◆ Exercise inputs ◆
========

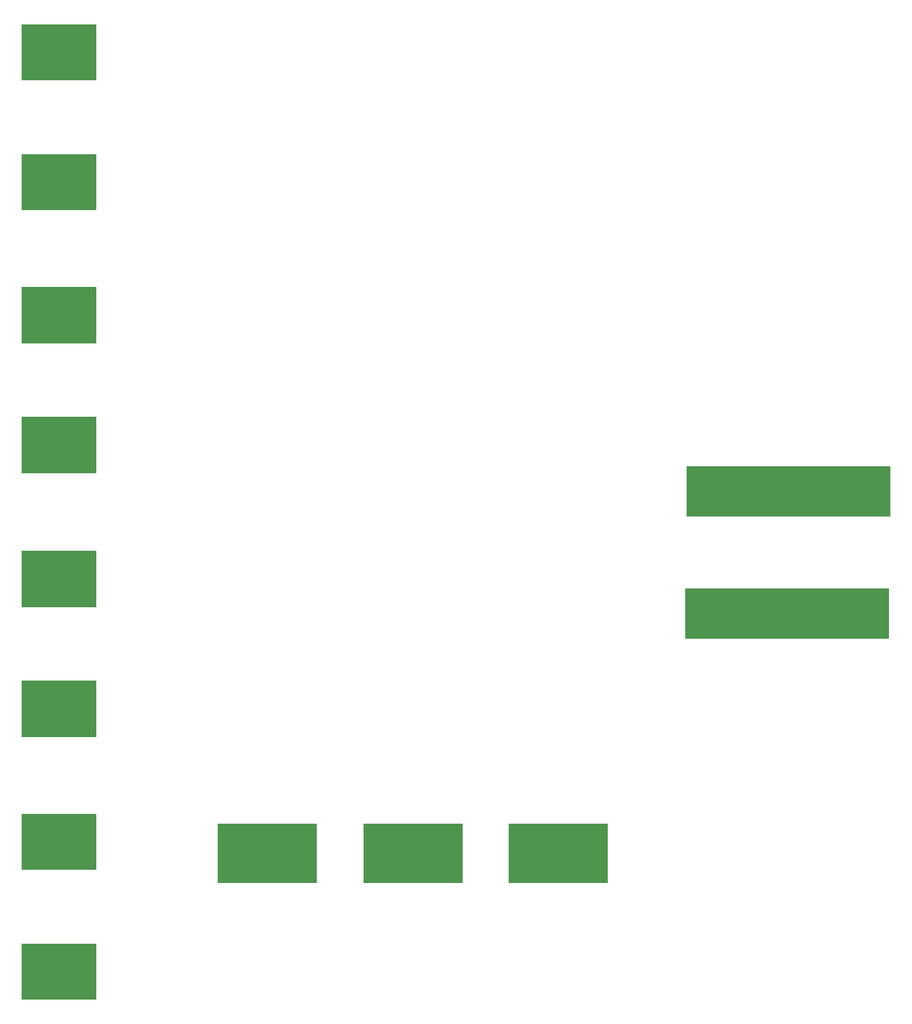
<source format=gbr>
%TF.GenerationSoftware,Altium Limited,Altium Designer,21.6.4 (81)*%
G04 Layer_Color=16711935*
%FSLAX43Y43*%
%MOMM*%
%TF.SameCoordinates,95A2699C-722C-4572-8EE5-7BEA9F810E30*%
%TF.FilePolarity,Positive*%
%TF.FileFunction,Other,Mechanical_5*%
%TF.Part,Single*%
G01*
G75*
G36*
X-117060Y9777D02*
X-107984D01*
Y16559D01*
X-117060D01*
Y9777D01*
D02*
G37*
G36*
Y25525D02*
X-107984D01*
Y32307D01*
X-117060D01*
Y25525D01*
D02*
G37*
G36*
Y41654D02*
X-107984D01*
Y48436D01*
X-117060D01*
Y41654D01*
D02*
G37*
G36*
X-93243Y31151D02*
X-81255D01*
Y23887D01*
X-93243D01*
Y31151D01*
D02*
G37*
G36*
X-75590D02*
X-63602D01*
Y23887D01*
X-75590D01*
Y31151D01*
D02*
G37*
G36*
X-57937D02*
X-45949D01*
Y23887D01*
X-57937D01*
Y31151D01*
D02*
G37*
G36*
X-107984Y121283D02*
X-117060D01*
Y128065D01*
X-107984D01*
Y121283D01*
D02*
G37*
G36*
Y105535D02*
X-117060D01*
Y112317D01*
X-107984D01*
Y105535D01*
D02*
G37*
G36*
Y89406D02*
X-117060D01*
Y96188D01*
X-107984D01*
Y89406D01*
D02*
G37*
G36*
Y73658D02*
X-117060D01*
Y80440D01*
X-107984D01*
Y73658D01*
D02*
G37*
G36*
X-11670Y68396D02*
X-36385D01*
Y74467D01*
X-11670D01*
Y68396D01*
D02*
G37*
G36*
X-107984Y57402D02*
X-117060D01*
Y64184D01*
X-107984D01*
Y57402D01*
D02*
G37*
G36*
X-11798Y53567D02*
X-36513D01*
Y59637D01*
X-11798D01*
Y53567D01*
D02*
G37*
%TF.MD5,63be9cf48aa4d126df46c54a33dd433e*%
M02*

</source>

========

◆ Assignment ◆
All of the data above needs to be given again exactly. Leave out each image.

◆ Answer space ◆
<source format=gbr>
%TF.GenerationSoftware,Altium Limited,Altium Designer,21.6.4 (81)*%
G04 Layer_Color=16711935*
%FSLAX43Y43*%
%MOMM*%
%TF.SameCoordinates,95A2699C-722C-4572-8EE5-7BEA9F810E30*%
%TF.FilePolarity,Positive*%
%TF.FileFunction,Other,Mechanical_5*%
%TF.Part,Single*%
G01*
G75*
G36*
X-117060Y9777D02*
X-107984D01*
Y16559D01*
X-117060D01*
Y9777D01*
D02*
G37*
G36*
Y25525D02*
X-107984D01*
Y32307D01*
X-117060D01*
Y25525D01*
D02*
G37*
G36*
Y41654D02*
X-107984D01*
Y48436D01*
X-117060D01*
Y41654D01*
D02*
G37*
G36*
X-93243Y31151D02*
X-81255D01*
Y23887D01*
X-93243D01*
Y31151D01*
D02*
G37*
G36*
X-75590D02*
X-63602D01*
Y23887D01*
X-75590D01*
Y31151D01*
D02*
G37*
G36*
X-57937D02*
X-45949D01*
Y23887D01*
X-57937D01*
Y31151D01*
D02*
G37*
G36*
X-107984Y121283D02*
X-117060D01*
Y128065D01*
X-107984D01*
Y121283D01*
D02*
G37*
G36*
Y105535D02*
X-117060D01*
Y112317D01*
X-107984D01*
Y105535D01*
D02*
G37*
G36*
Y89406D02*
X-117060D01*
Y96188D01*
X-107984D01*
Y89406D01*
D02*
G37*
G36*
Y73658D02*
X-117060D01*
Y80440D01*
X-107984D01*
Y73658D01*
D02*
G37*
G36*
X-11670Y68396D02*
X-36385D01*
Y74467D01*
X-11670D01*
Y68396D01*
D02*
G37*
G36*
X-107984Y57402D02*
X-117060D01*
Y64184D01*
X-107984D01*
Y57402D01*
D02*
G37*
G36*
X-11798Y53567D02*
X-36513D01*
Y59637D01*
X-11798D01*
Y53567D01*
D02*
G37*
%TF.MD5,63be9cf48aa4d126df46c54a33dd433e*%
M02*

</source>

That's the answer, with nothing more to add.